Bdp Diyarbakır Milletvekili Birdal: 'Türkiye'de Dün Yaşananlar Dehşet Vericidir'

BDP Diyarbakır Milletvekili Akın Birdal, yargıda yaşanan krizi 'dehşet verici' olarak nitelendirerek, 'Bence bu, 12 Eylül hukukçularının bir yarışıdır, kavgasıdır' dedi.

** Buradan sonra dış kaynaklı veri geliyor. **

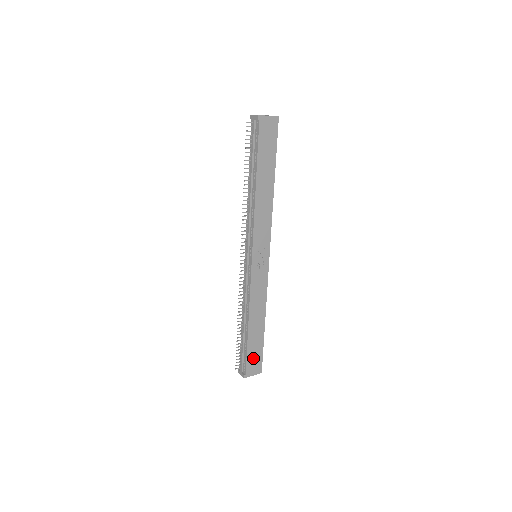
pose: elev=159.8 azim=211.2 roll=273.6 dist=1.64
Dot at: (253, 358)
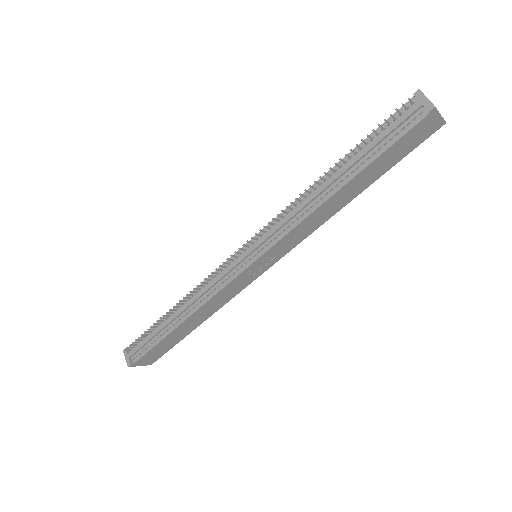
Dot at: (156, 352)
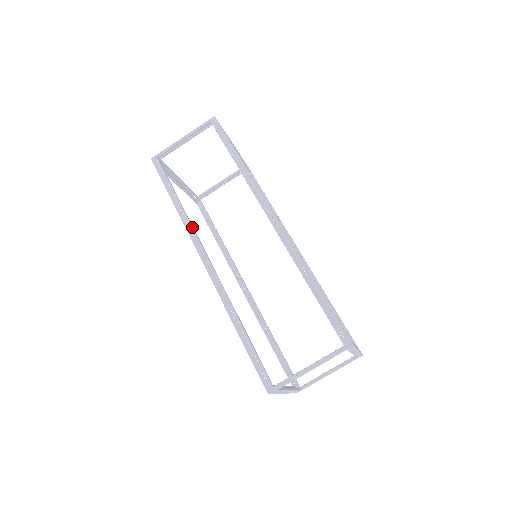
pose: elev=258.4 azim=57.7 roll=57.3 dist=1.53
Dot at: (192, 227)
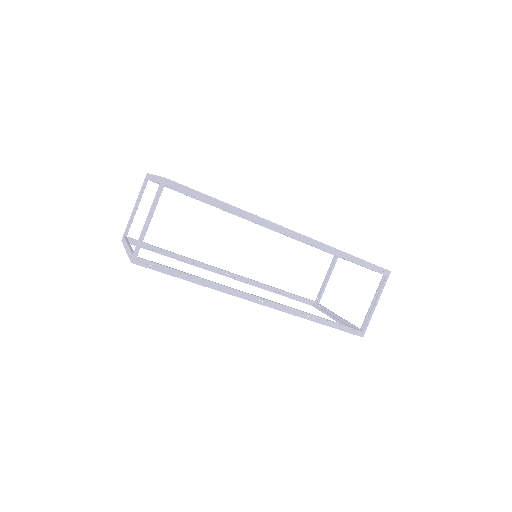
Dot at: (231, 288)
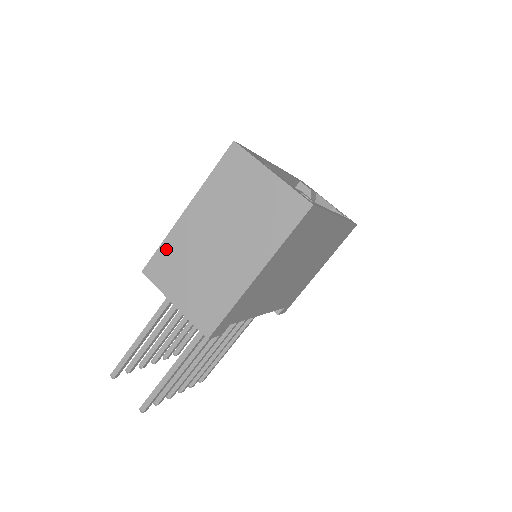
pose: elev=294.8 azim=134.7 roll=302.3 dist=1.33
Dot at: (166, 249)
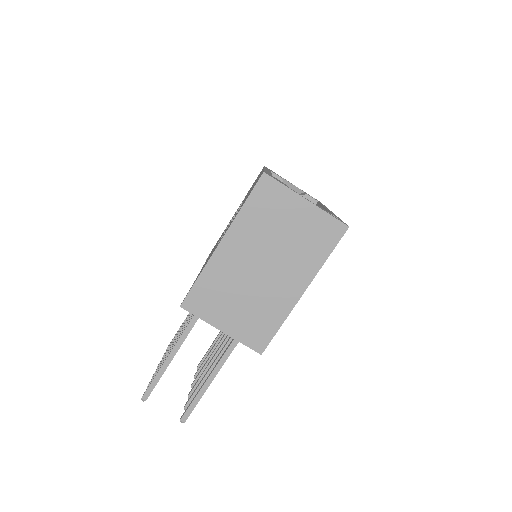
Dot at: (204, 282)
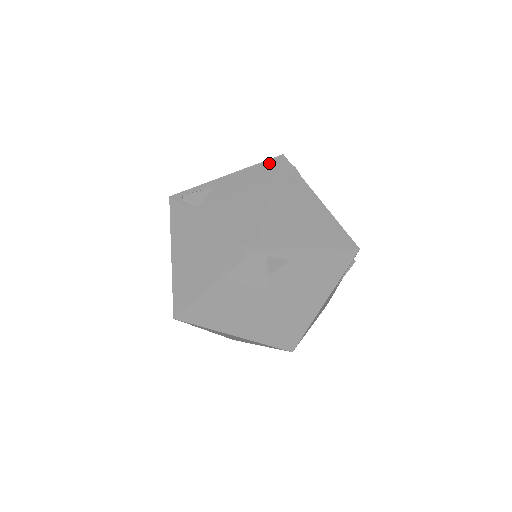
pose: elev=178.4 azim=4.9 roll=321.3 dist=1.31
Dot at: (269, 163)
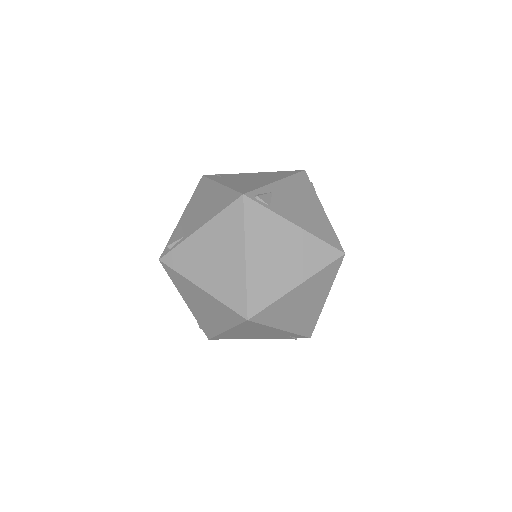
Dot at: (200, 185)
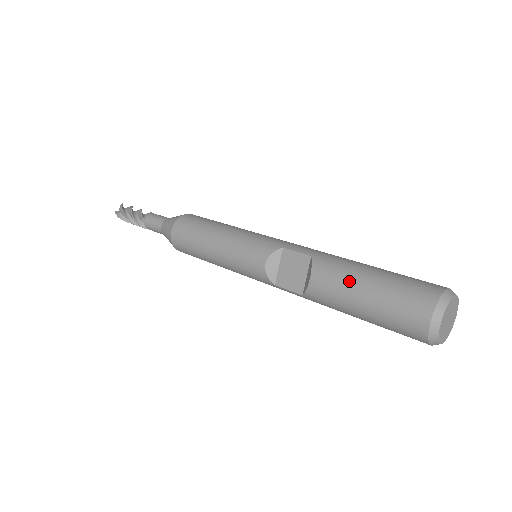
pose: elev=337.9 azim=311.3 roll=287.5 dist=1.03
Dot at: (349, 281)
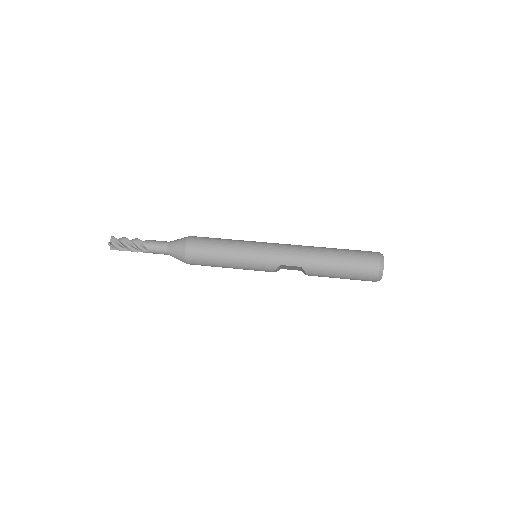
Dot at: (330, 276)
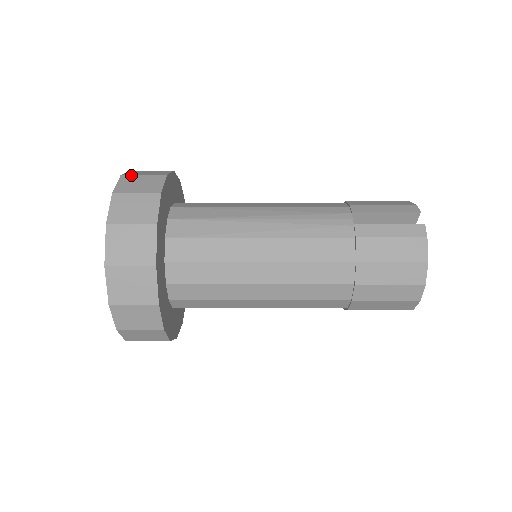
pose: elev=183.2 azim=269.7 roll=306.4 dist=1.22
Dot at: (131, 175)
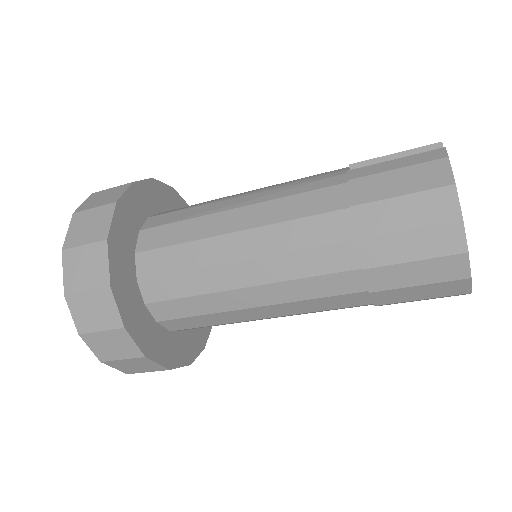
Dot at: occluded
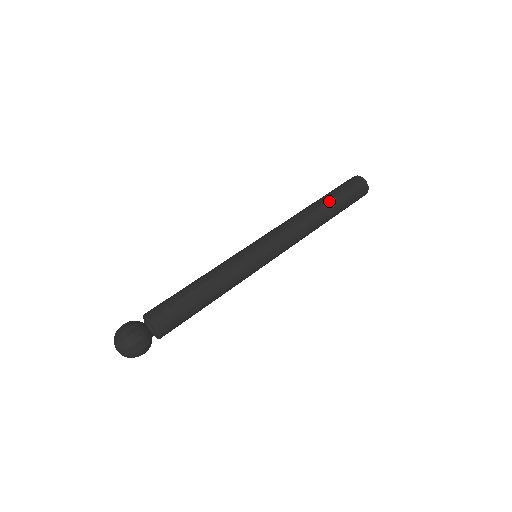
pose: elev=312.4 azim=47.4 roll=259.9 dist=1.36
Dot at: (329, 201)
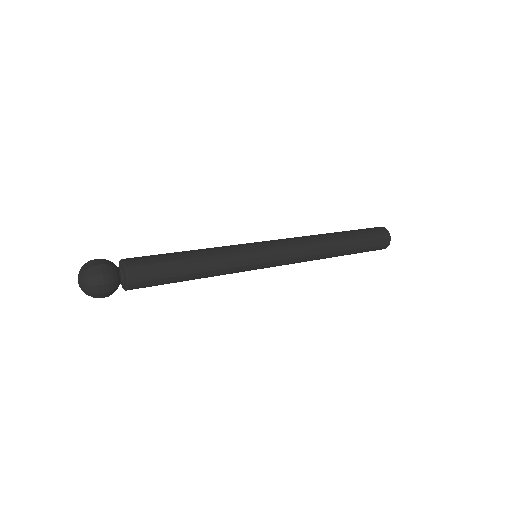
Dot at: occluded
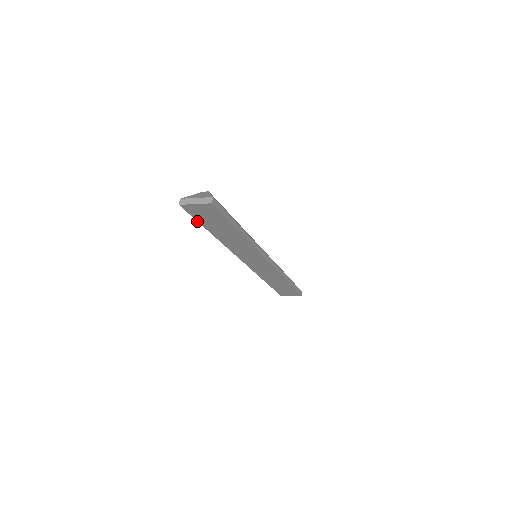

BDP Diyarbakır Milletvekili Akın Birdal, Meclis'te düzenlediği basın toplantısında KCK operasyonlarıyla ilgili değerlendirmelerde bulundu. Türkiye'de özellikle 1990'lı yıllarda sol muhalif yapılara karşı ev baskınlarının, yargısız infazların bir bastırma, korkutma, yıldırma yöntemi olarak kullanıldığını ifade eden Birdal, bu tür yöntemlerin yeniden gündeme gelişini kaygıyla izlediklerini söyledi. İsmini ilk kez duydukları 'devrimci karargah' adlı örgütün büyük bir eylem hazırlığı içinde olduğu ileri
sürülerek güvenlik güçlerinin, örgütün lideri olduğu öne sürülen Orhan Yılmazkaya'nın kaldığı eve baskın düzenlendiğini ve baskında Orhan Yılmazkaya'nın öldürüldüğünü kaydeden Birdal, yoldan geçen ve kimin kurşunuyla öldürüldüğü bugün bile saklanan bir gencin ve operasyona katılan bir polis memurunun da hayatını kaybettiğini anlattı. Olaydan hemen sonra dönemin İstanbul Emniyet Müdürü Celalettin Cerrah'ın, çatışmada hayatını kaybeden polis memurunu kastederek 'kanı yerde kalmadı' dediğini hatırlatan
Birdal, bir kamu görevlisinin kin ve intikam çağrışımları yapan böyle bir değerlendirme yapmasının akıllara bugün sürdürülen tutukluluk hallerinin bu intikamın bir devamı olduğunu getirdiğini savundu. Daha sonra bilinen sürecin yaşanmaya başladığını kaydeden Birdal, basına servis edilen bilgi kirliliği, tutuklamalar, tutukluların ve öldürülenlerin ne kadar cani ve suçlu olduğuna ilişkin değerlendirmelere dikkat çekti. Tutuklanan kişilerin pek çoğunun gazeteci, yazar ve yayıncı olduğuna işaret eden Birdal,
bu kişilerin yazılarından ve muhalif olduklarından dolayı yargılanan aydınlar olduklarını ileri sürdü. Birçok belediye başkanının, parti yöneticilerinin yetersiz delil bulunmasına rağmen haksız yere tutuklandıklarını iddia eden Birdal, işlenen suçların devlet sırrı olarak değerlendirilmediği bir gelecek istediklerini ifade etti. Birdal. "Öznel bir yaklaşımla hazırlanan bir mizansenin, bu tutuklamaların, bu hukuk dışı uygulamaların derhal ortadan kaldırılması gerekmektedir. Tutukluların daha fazla mağdur
edilmemesi gerekmektedir" şeklinde konuştu.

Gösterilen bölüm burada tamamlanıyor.